Top of Exercise data

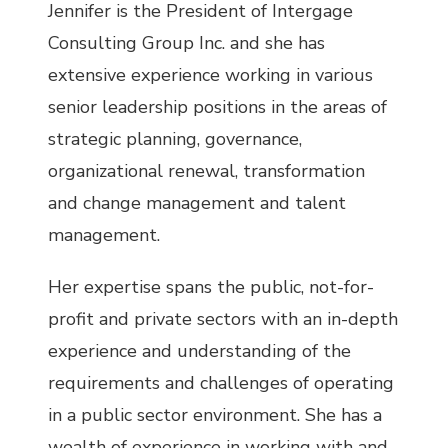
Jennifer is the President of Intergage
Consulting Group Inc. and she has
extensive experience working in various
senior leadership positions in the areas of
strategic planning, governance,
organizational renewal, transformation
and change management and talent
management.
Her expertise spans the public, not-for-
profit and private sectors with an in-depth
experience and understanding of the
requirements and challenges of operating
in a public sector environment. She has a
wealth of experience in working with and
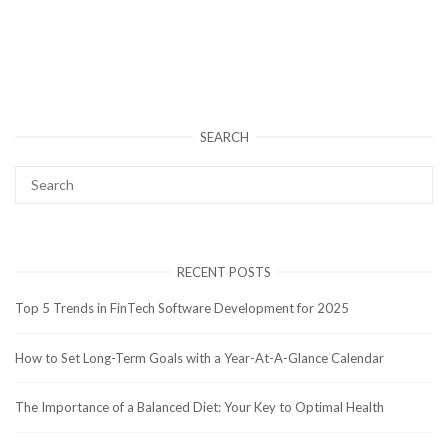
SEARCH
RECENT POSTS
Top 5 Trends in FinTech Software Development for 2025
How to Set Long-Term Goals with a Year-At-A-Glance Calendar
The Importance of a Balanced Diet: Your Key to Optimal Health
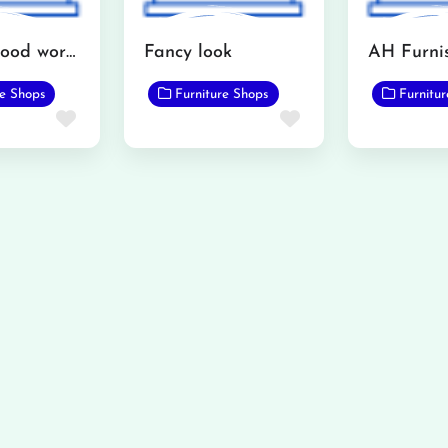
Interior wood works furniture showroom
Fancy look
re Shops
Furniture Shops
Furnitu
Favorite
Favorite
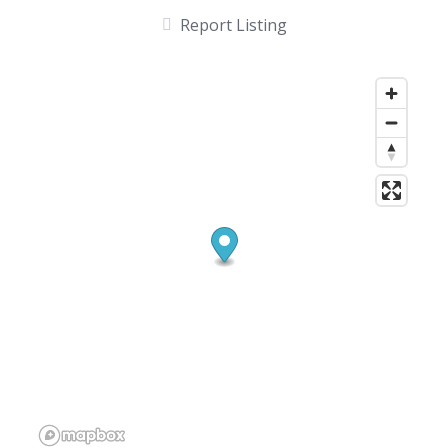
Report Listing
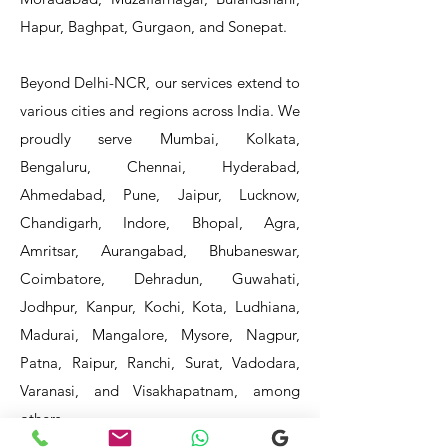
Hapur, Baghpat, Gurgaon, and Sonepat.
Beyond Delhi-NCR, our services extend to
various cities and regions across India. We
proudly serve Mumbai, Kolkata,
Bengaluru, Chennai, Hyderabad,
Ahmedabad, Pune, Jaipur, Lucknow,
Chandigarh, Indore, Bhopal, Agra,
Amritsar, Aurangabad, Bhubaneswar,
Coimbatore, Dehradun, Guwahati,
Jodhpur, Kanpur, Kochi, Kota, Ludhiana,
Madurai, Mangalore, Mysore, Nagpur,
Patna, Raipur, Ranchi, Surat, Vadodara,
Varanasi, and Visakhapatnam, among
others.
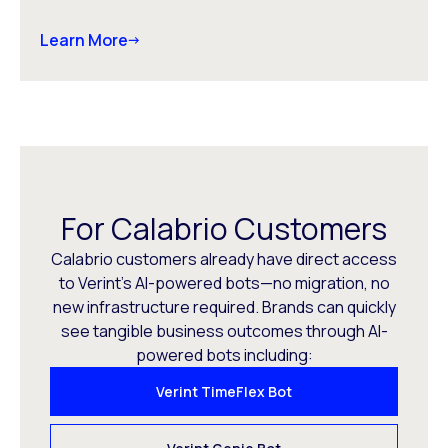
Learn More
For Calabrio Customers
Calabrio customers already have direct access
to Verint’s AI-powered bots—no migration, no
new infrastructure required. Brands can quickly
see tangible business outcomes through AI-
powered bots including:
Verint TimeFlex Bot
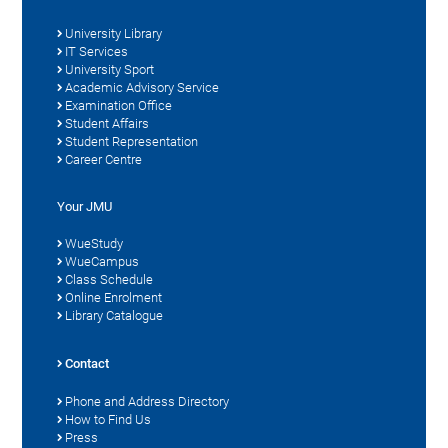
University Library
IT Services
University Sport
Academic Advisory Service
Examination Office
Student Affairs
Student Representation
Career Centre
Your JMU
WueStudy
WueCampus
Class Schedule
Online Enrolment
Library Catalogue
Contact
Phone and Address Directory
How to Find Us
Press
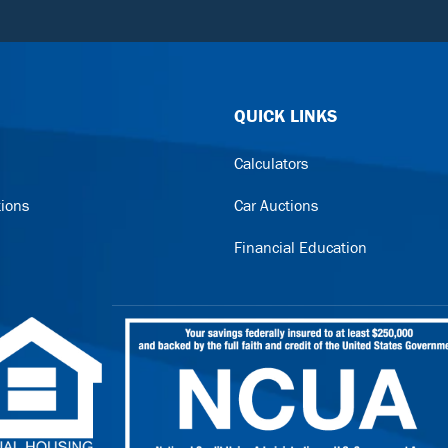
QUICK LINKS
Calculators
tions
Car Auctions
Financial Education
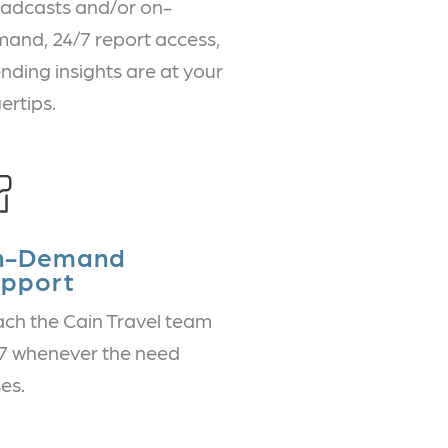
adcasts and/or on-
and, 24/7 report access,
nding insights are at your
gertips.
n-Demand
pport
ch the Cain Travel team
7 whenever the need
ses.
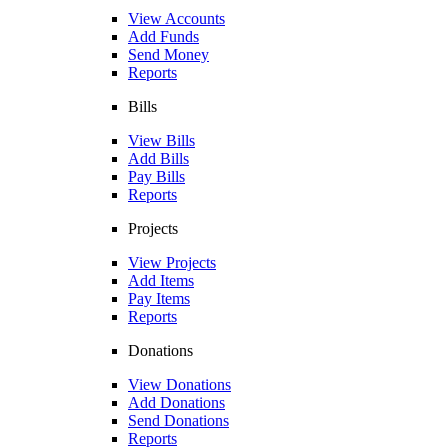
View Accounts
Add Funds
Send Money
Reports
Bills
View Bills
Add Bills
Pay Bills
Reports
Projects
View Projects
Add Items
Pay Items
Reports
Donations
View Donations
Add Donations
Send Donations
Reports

Bottom of Exercise data

## Exercise prompt
Pull out each line of the data above that contains the word "View".

## Exercise solution
View Accounts
View Bills
View Projects
View Donations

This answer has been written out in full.